#### Information provided
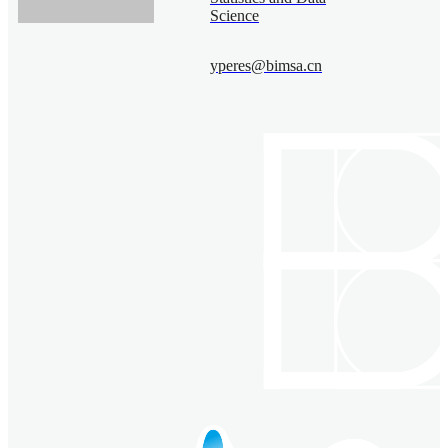
Science
yperes@bimsa.cn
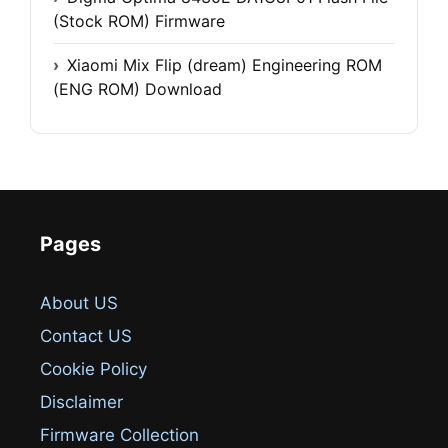
(Stock ROM) Firmware
Xiaomi Mix Flip (dream) Engineering ROM
(ENG ROM) Download
Pages
About US
Contact US
Cookie Policy
Disclaimer
Firmware Collection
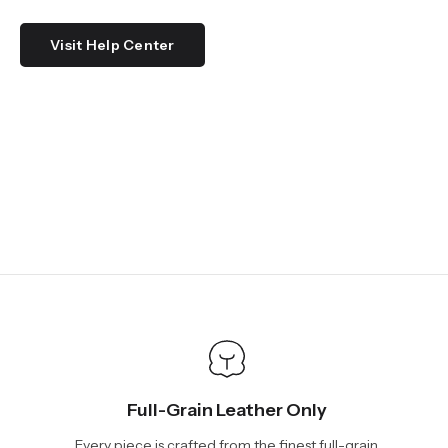
Visit Help Center
Full-Grain Leather Only
Every piece is crafted from the finest full-grain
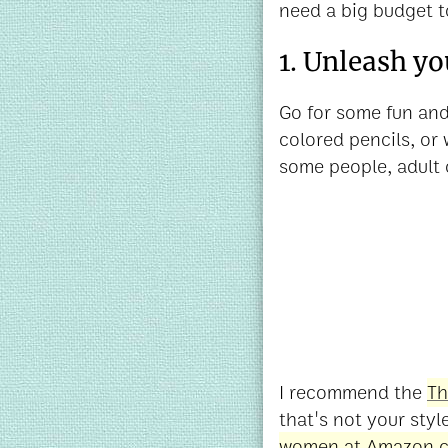
need a big budget t
1. Unleash yo
Go for some fun and
colored pencils, or
some people, adult 
I recommend the
Th
that's not your styl
women at Amazon.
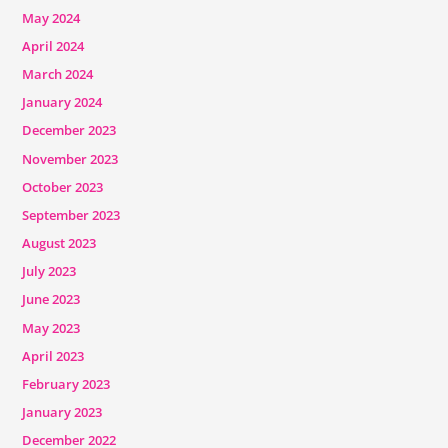
May 2024
April 2024
March 2024
January 2024
December 2023
November 2023
October 2023
September 2023
August 2023
July 2023
June 2023
May 2023
April 2023
February 2023
January 2023
December 2022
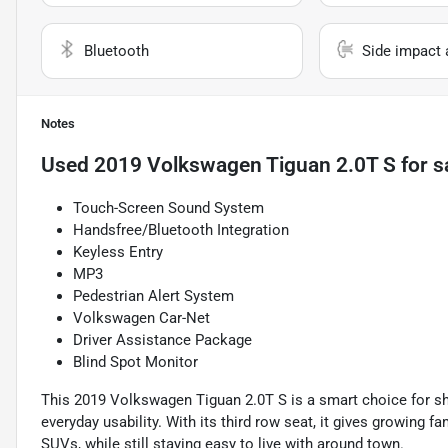
Bluetooth
Side impact 
Notes
Used
2019 Volkswagen Tiguan 2.0T S
for s
Touch-Screen Sound System
Handsfree/Bluetooth Integration
Keyless Entry
MP3
Pedestrian Alert System
Volkswagen Car-Net
Driver Assistance Package
Blind Spot Monitor
This 2019 Volkswagen Tiguan 2.0T S is a smart choice for s
everyday usability. With its third row seat, it gives growing 
SUVs, while still staying easy to live with around town.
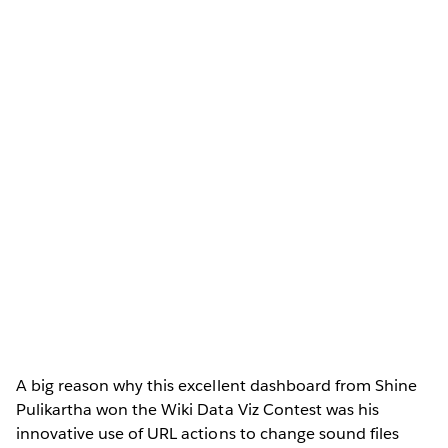
A big reason why this excellent dashboard from Shine
Pulikartha won the Wiki Data Viz Contest was his
innovative use of URL actions to change sound files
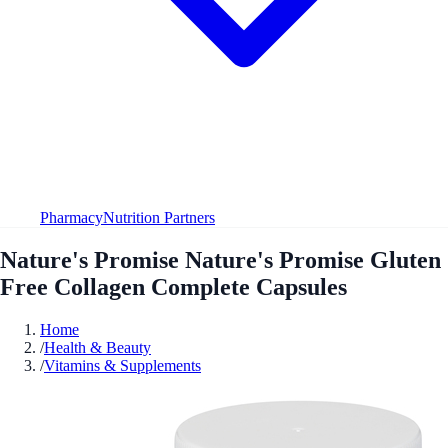
Pharmacy
Nutrition Partners
Nature's Promise Nature's Promise Gluten
Free Collagen Complete Capsules
Home
/
Health & Beauty
/
Vitamins & Supplements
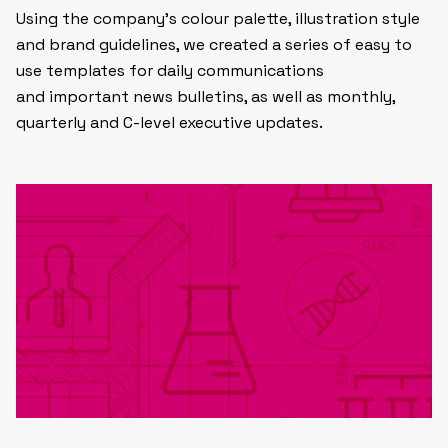
Using the company’s colour palette, illustration style
and brand guidelines, we created a series of easy to
use templates for daily communications
and important news bulletins, as well as monthly,
quarterly and C-level executive updates.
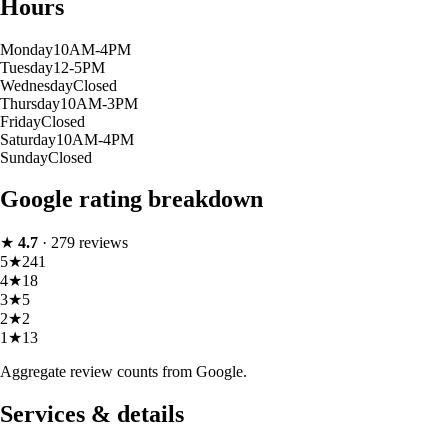
Hours
Monday
10AM-4PM
Tuesday
12-5PM
Wednesday
Closed
Thursday
10AM-3PM
Friday
Closed
Saturday
10AM-4PM
Sunday
Closed
Google rating breakdown
★
4.7
·
279
reviews
5
★
241
4
★
18
3
★
5
2
★
2
1
★
13
Aggregate review counts from Google.
Services & details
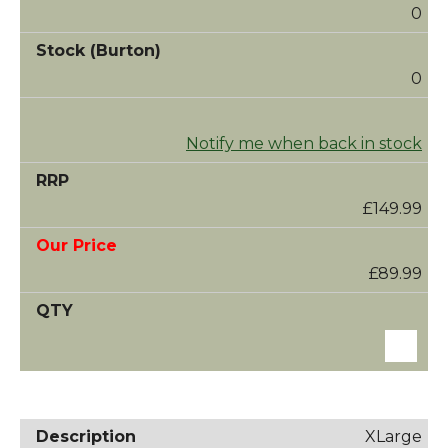
0
0
Notify me when back in stock
£149.99
£89.99
XLarge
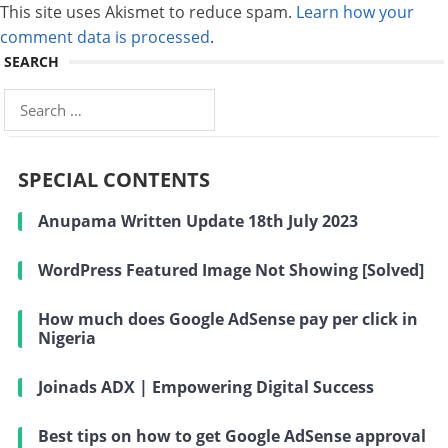
This site uses Akismet to reduce spam.
Learn how your
comment data is processed
.
SEARCH
Search
for:
SPECIAL CONTENTS
Anupama Written Update 18th July 2023
WordPress Featured Image Not Showing [Solved]
How much does Google AdSense pay per click in
Nigeria
Joinads ADX | Empowering Digital Success
Best tips on how to get Google AdSense approval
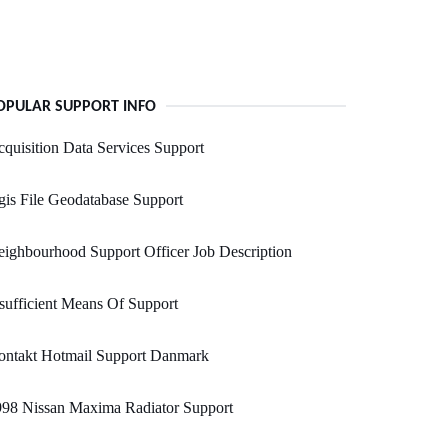
OPULAR SUPPORT INFO
quisition Data Services Support
is File Geodatabase Support
ighbourhood Support Officer Job Description
sufficient Means Of Support
ontakt Hotmail Support Danmark
998 Nissan Maxima Radiator Support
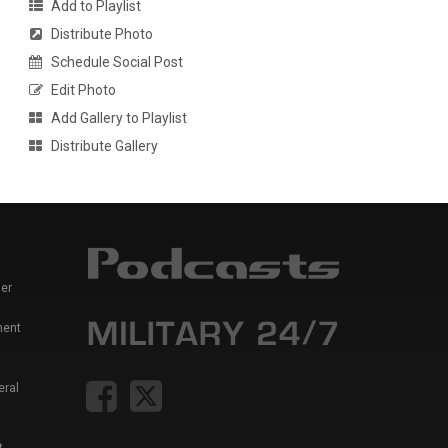
Add to Playlist
Distribute Photo
Schedule Social Post
Edit Photo
Add Gallery to Playlist
Distribute Gallery
er
ment
eral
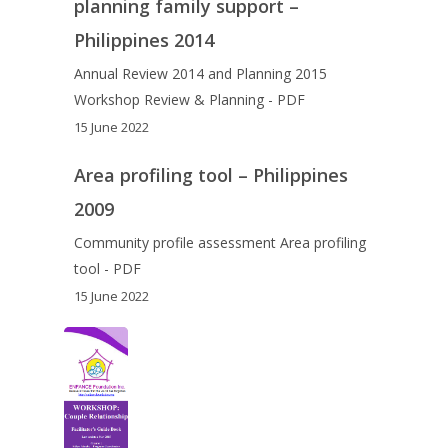
planning family support –
Philippines 2014
Annual Review 2014 and Planning 2015
Workshop Review & Planning - PDF
15 June 2022
Area profiling tool – Philippines
2009
Community profile assessment Area profiling
tool - PDF
15 June 2022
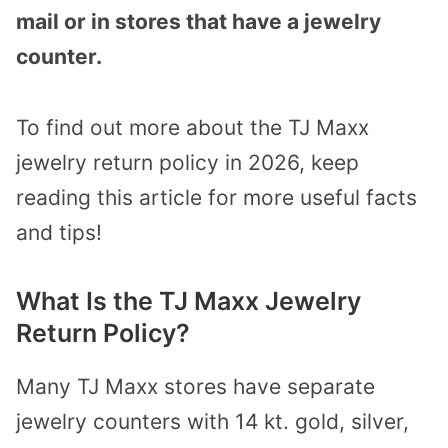
mail or in stores that have a jewelry
counter.
To find out more about the TJ Maxx
jewelry return policy in 2026, keep
reading this article for more useful facts
and tips!
What Is the TJ Maxx Jewelry
Return Policy?
Many TJ Maxx stores have separate
jewelry counters with 14 kt. gold, silver,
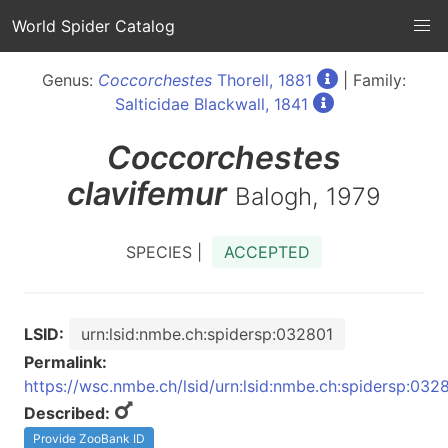
World Spider Catalog
Genus:
Coccorchestes
Thorell, 1881
| Family:
Salticidae Blackwall, 1841
Coccorchestes
clavifemur
Balogh, 1979
SPECIES |
ACCEPTED
LSID:
urn:lsid:nmbe.ch:spidersp:032801
Permalink:
https://wsc.nmbe.ch/lsid/urn:lsid:nmbe.ch:spidersp:032
Described:
Provide ZooBank ID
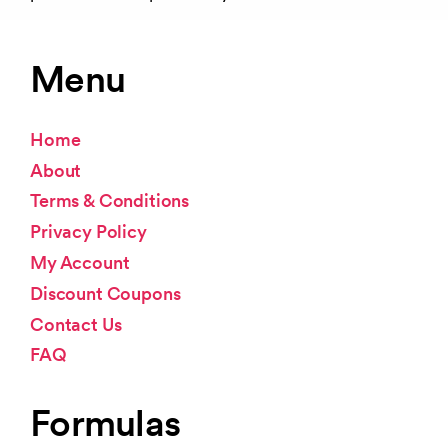
Menu
Home
About
Terms & Conditions
Privacy Policy
My Account
Discount Coupons
Contact Us
FAQ
Formulas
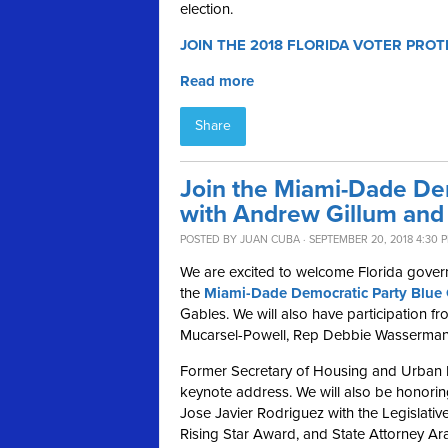
election.
JOIN THE 2018 FLORIDA VOTER PROT
Read more
Share
Join the Miami-Dade De
with Andrew Gillum and 
POSTED BY
JUAN CUBA
· SEPTEMBER 20, 2018 4:30 
We are excited to welcome Florida gover
the
Miami-Dade Democratic Party Blue 
Gables.
We will also have participation 
Mucarsel-Powell, Rep Debbie Wasserman 
Former Secretary of Housing and Urban D
keynote address
.
We will also be honori
Jose Javier Rodriguez with the Legislat
Rising Star Award, and State Attorney Ar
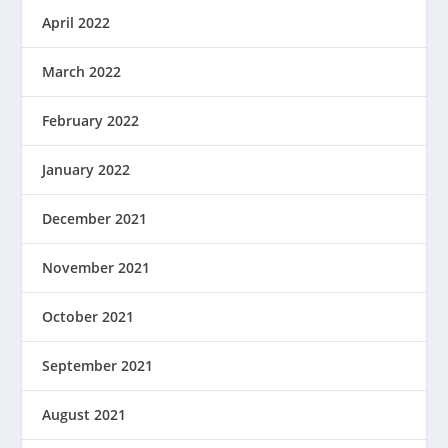
April 2022
March 2022
February 2022
January 2022
December 2021
November 2021
October 2021
September 2021
August 2021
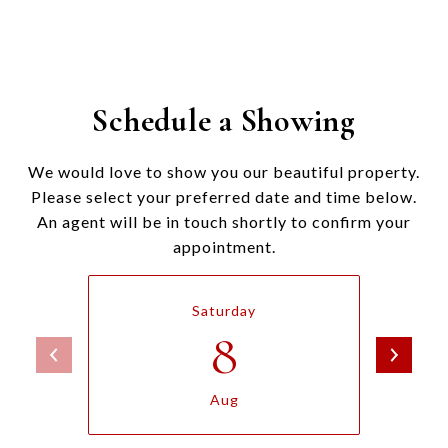
Schedule a Showing
We would love to show you our beautiful property.
Please select your preferred date and time below.
An agent will be in touch shortly to confirm your
appointment.
Saturday
8
Aug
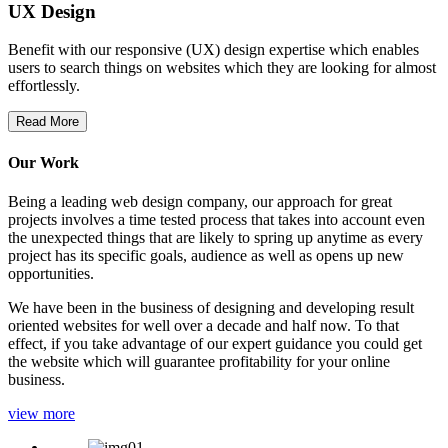
UX Design
Benefit with our responsive (UX) design expertise which enables
users to search things on websites which they are looking for almost
effortlessly.
Read More
Our Work
Being a leading web design company, our approach for great
projects involves a time tested process that takes into account even
the unexpected things that are likely to spring up anytime as every
project has its specific goals, audience as well as opens up new
opportunities.
We have been in the business of designing and developing result
oriented websites for well over a decade and half now. To that
effect, if you take advantage of our expert guidance you could get
the website which will guarantee profitability for your online
business.
view more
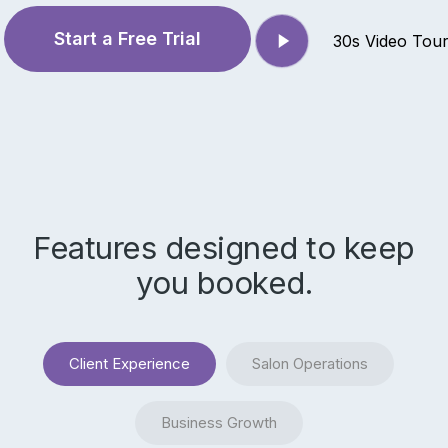
Play
Start a Free Trial
30s Video Tou
Video
Features designed to keep
you booked.
Client Experience
Salon Operations
Business Growth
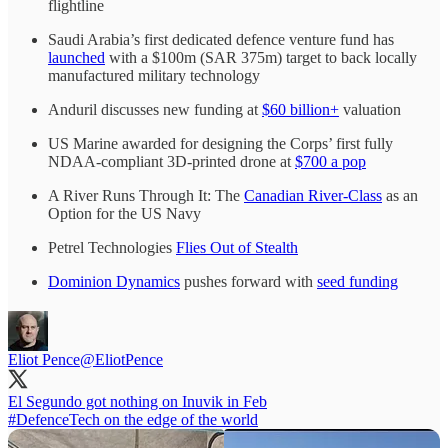
flightline
Saudi Arabia’s first dedicated defence venture fund has
launched
with a $100m (SAR 375m) target to back locally
manufactured military technology
Anduril discusses new funding at
$60 billion+
valuation
US Marine awarded for designing the Corps’ first fully
NDAA-compliant 3D-printed drone at
$700 a pop
A River Runs Through It: The
Canadian River-Class
as an
Option for the US Navy
Petrel Technologies
Flies Out of Stealth
Dominion Dynamics
pushes forward with
seed funding
Eliot Pence
@EliotPence
#DefenceTech
on the edge of the world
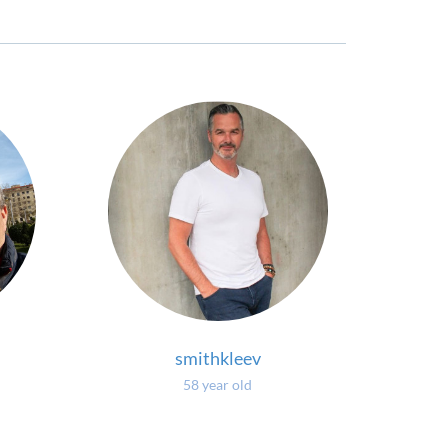
smithkleev
58 year old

#### Requirement
Keep every word of the data as it is when you write it out, but drop the pictures.

#### Solution for this task
Science
yperes@bimsa.cn
(Stock ROM) Firmware
Xiaomi Mix Flip (dream) Engineering ROM
(ENG ROM) Download
Pages
About US
Contact US
Cookie Policy
Disclaimer
Firmware Collection
Visit Help Center
Full-Grain Leather Only
Every piece is crafted from the finest full-grain
need a big budget t
1. Unleash yo
Go for some fun and
colored pencils, or
some people, adult 
I recommend the
Th
that's not your styl
women at Amazon.
May 2024
April 2024
March 2024
January 2024
December 2023
November 2023
October 2023
September 2023
August 2023
July 2023
June 2023
May 2023
April 2023
February 2023
January 2023
December 2022
Bluetooth
Side impact 
Notes
Used
2019 Volkswagen Tiguan 2.0T S
for s
Touch-Screen Sound System
Handsfree/Bluetooth Integration
Keyless Entry
MP3
Pedestrian Alert System
Volkswagen Car-Net
Driver Assistance Package
Blind Spot Monitor
This 2019 Volkswagen Tiguan 2.0T S is a smart choice for s
everyday usability. With its third row seat, it gives growing 
SUVs, while still staying easy to live with around town.
A big reason why this excellent dashboard from Shine
Pulikartha won the Wiki Data Viz Contest was his
innovative use of URL actions to change sound files
Pharmacy
Nutrition Partners
Nature's Promise Nature's Promise Gluten
Free Collagen Complete Capsules
Home
/
Health & Beauty
/
Vitamins & Supplements
Using the company’s colour palette, illustration style
and brand guidelines, we created a series of easy to
use templates for daily communications
and important news bulletins, as well as monthly,
quarterly and C-level executive updates.
Hours
Monday
10AM-4PM
Tuesday
12-5PM
Wednesday
Closed
Thursday
10AM-3PM
Friday
Closed
Saturday
10AM-4PM
Sunday
Closed
Google rating breakdown
★
4.7
·
279
reviews
5
★
241
4
★
18
3
★
5
2
★
2
1
★
13
Aggregate review counts from Google.
Services & details
0
0
Notify me when back in stock
£149.99
£89.99
XLarge
This site uses Akismet to reduce spam.
Learn how your
comment data is processed
.
SEARCH
Search
for:
SPECIAL CONTENTS
Anupama Written Update 18th July 2023
WordPress Featured Image Not Showing [Solved]
How much does Google AdSense pay per click in
Nigeria
Joinads ADX | Empowering Digital Success
Best tips on how to get Google AdSense approval
OPULAR SUPPORT INFO
quisition Data Services Support
is File Geodatabase Support
ighbourhood Support Officer Job Description
sufficient Means Of Support
ontakt Hotmail Support Danmark
998 Nissan Maxima Radiator Support
Add to Playlist
Distribute Photo
Schedule Social Post
Edit Photo
Add Gallery to Playlist
Distribute Gallery
er
ment
eral
planning family support –
Philippines 2014
Annual Review 2014 and Planning 2015
Workshop Review & Planning - PDF
15 June 2022
Area profiling tool – Philippines
2009
Community profile assessment Area profiling
tool - PDF
15 June 2022
mail or in stores that have a jewelry
counter.
To find out more about the TJ Maxx
jewelry return policy in 2026, keep
reading this article for more useful facts
and tips!
What Is the TJ Maxx Jewelry
Return Policy?
Many TJ Maxx stores have separate
jewelry counters with 14 kt. gold, silver,
World Spider Catalog
Genus:
Coccorchestes
Thorell, 1881
| Family:
Salticidae Blackwall, 1841
Coccorchestes
clavifemur
Balogh, 1979
SPECIES |
ACCEPTED
LSID:
urn:lsid:nmbe.ch:spidersp:032801
Permalink:
https://wsc.nmbe.ch/lsid/urn:lsid:nmbe.ch:spidersp:032
Described:
Provide ZooBank ID
Menu
Home
About
Terms & Conditions
Privacy Policy
My Account
Discount Coupons
Contact Us
FAQ
Formulas
election.
JOIN THE 2018 FLORIDA VOTER PROT
Read more
Share
Join the Miami-Dade De
with Andrew Gillum and 
POSTED BY
JUAN CUBA
· SEPTEMBER 20, 2018 4:30 
We are excited to welcome Florida gover
the
Miami-Dade Democratic Party Blue 
Gables.
We will also have participation 
Mucarsel-Powell, Rep Debbie Wasserman 
Former Secretary of Housing and Urban D
keynote address
.
We will also be honori
Jose Javier Rodriguez with the Legislat
Rising Star Award, and State Attorney Ar
April 2022
March 2022
February 2022
January 2022
December 2021
November 2021
October 2021
September 2021
August 2021
Schedule a Showing
We would love to show you our beautiful property.
Please select your preferred date and time below.
An agent will be in touch shortly to confirm your
appointment.
Saturday
8
Aug
UX Design
Benefit with our responsive (UX) design expertise which enables
users to search things on websites which they are looking for almost
effortlessly.
Read More
Our Work
Being a leading web design company, our approach for great
projects involves a time tested process that takes into account even
the unexpected things that are likely to spring up anytime as every
project has its specific goals, audience as well as opens up new
opportunities.
We have been in the business of designing and developing result
oriented websites for well over a decade and half now. To that
effect, if you take advantage of our expert guidance you could get
the website which will guarantee profitability for your online
business.
view more
Play
Start a Free Trial
30s Video Tou
Video
Features designed to keep
you booked.
Client Experience
Salon Operations
Business Growth
flightline
Saudi Arabia’s first dedicated defence venture fund has
launched
with a $100m (SAR 375m) target to back locally
manufactured military technology
Anduril discusses new funding at
$60 billion+
valuation
US Marine awarded for designing the Corps’ first fully
NDAA-compliant 3D-printed drone at
$700 a pop
A River Runs Through It: The
Canadian River-Class
as an
Option for the US Navy
Petrel Technologies
Flies Out of Stealth
Dominion Dynamics
pushes forward with
seed funding
Eliot Pence
@EliotPence
#DefenceTech
on the edge of the world
smithkleev
58 year old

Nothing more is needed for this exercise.